For the last decade, Max Weinberg has juggled two high-profile drumming gigs, keeping the beat for both Bruce Springsteen’s E Street Band and Conan O’Brien’s talk-show house band. But with the Boss taking the year off (voluntarily) and O’Brien off the air (not so voluntarily), he has found himself with some free time, and has put together a dream project: a swinging big band.

Friday night at the Count Basie Theatre in Red Bank, he paid tribute to heroes of his like drummer Buddy Rich (“the Frank Sinatra and the Picasso of drums,” he said) and Count Basie himself, while also touching, briefly, on the E Street repertoire. Springsteen didn’t show up, but E Street organist Charles Giordano did, to play on a big-band arrangement of Springsteen’s jazziest song: “Kitty’s Back,” the show’s first encore.
In general, though, it’s hard to think of another E Street side project that has represented such a huge departure from the band’s sound. The Max Weinberg Big Band — “Max Weinberg’s big, very expensive band,” the leader joked — is a 15-piece group with five saxophonists, four trumpeters, three trombonists, a pianist and a stand-up bassist, and no vocalist.

They drew, largely, from the Basie, Rich and Sinatra songbooks, with the horn players — wearing matching suits and positioned behind matching music stands decorated with the Max Weinberg Big Band logo — taking virtuosic solos. Weinberg was, as usual, a powerful, driving force, and spoke earnestly about the music between numbers. He confessed that it was “unnerving,” for instance, to attempt Rich’s parts on “Parthenia.”
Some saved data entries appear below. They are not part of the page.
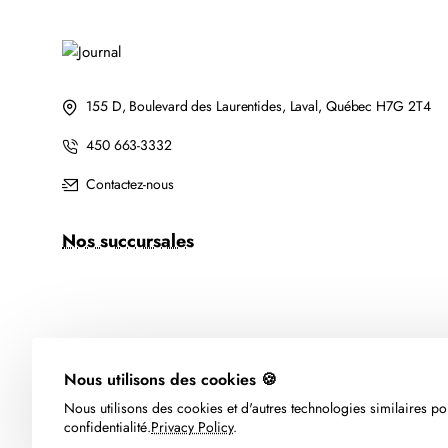
155 D, Boulevard des Laurentides, Laval, Québec H7G 2T4
450 663-3332
Contactez-nous
Nos succursales
Nous utilisons des cookies 🍪
Nous utilisons des cookies et d'autres technologies similaires pou
confidentialité.
Privacy Policy
.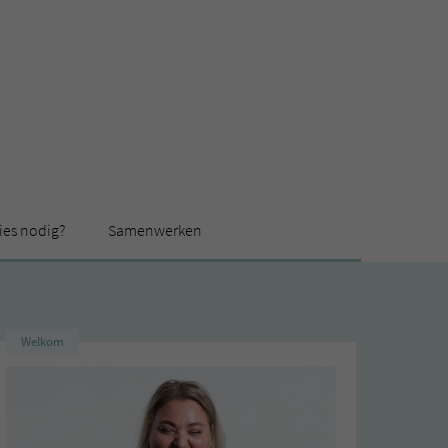
ies nodig?
Samenwerken
Welkom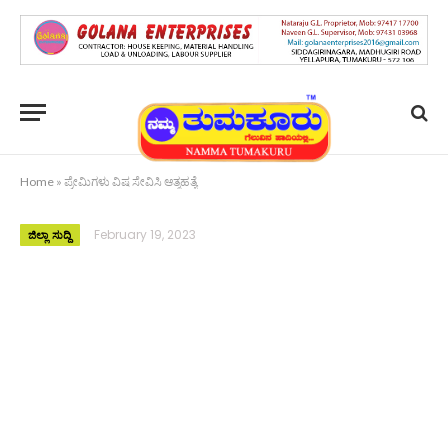
Home
»
ಪ್ರೇಮಿಗಳು ವಿಷ ಸೇವಿಸಿ ಆತ್ಮಹತ್ಯೆ
February 19, 2023
ಜಿಲ್ಲಾ ಸುದ್ದಿ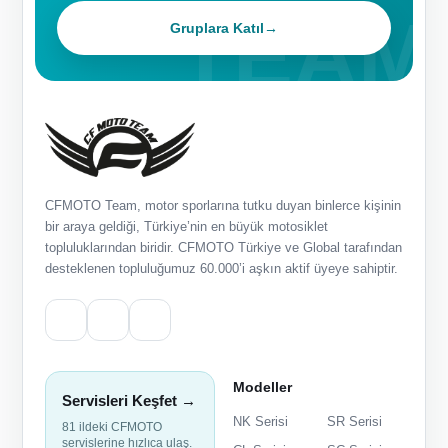
Gruplara Katıl
→
CFMOTO Team, motor sporlarına tutku duyan binlerce kişinin
bir araya geldiği, Türkiye’nin en büyük motosiklet
topluluklarından biridir. CFMOTO Türkiye ve Global tarafından
desteklenen topluluğumuz 60.000’i aşkın aktif üyeye sahiptir.
Modeller
Servisleri Keşfet →
NK Serisi
SR Serisi
81 ildeki CFMOTO
servislerine hızlıca ulaş.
For an E Street fanatic, this tour represents a great opportunity to hear one of the band’s core members do his own thing, and do it so well. But casual Springsteen followers who don’t happen to have an interest in big-band music might not be particularly enthusiastic.

Weinberg and some of his big band members, at the Count Basie Theatre in Red Bank, Friday night.
Weinberg did, though, reach out to rock fans with a medley of Beatles songs, arranged by Chico Hamilton for Count Basie’s band. It started with “Help!”, then segued to “Do You Want To Know a Secret” and “Kansas City,” the R&B hit that the Beatles covered.

For the second and final encore of the show — which was a benefit for the Joan Dancy and PALS (People With ALS) Foundation, and the Count Basie Theatre Foundation — Weinberg shook things up even more with a song he said he always wanted to play but never did: “I Want Candy,” the bouncy 1965 Strangeloves hit that later was covered by new-wave pop group Bow Wow Wow.

The keyboardist and bassist came out from behind their instruments to pound bass drums, helping Weinberg keep the song’s primal, Bo Diddley beat. Most of the hornmen played snare drums mounted on their stands, and the trumpeters sang (it was more of a rough-edged chant, really).

After a while, the saxophonists and trombonists (playing their primary instruments instead of the drums) and the singing trumpeters paraded through the theater’s aisles, adding a fun, almost giddy cap to an otherwise sober night of music.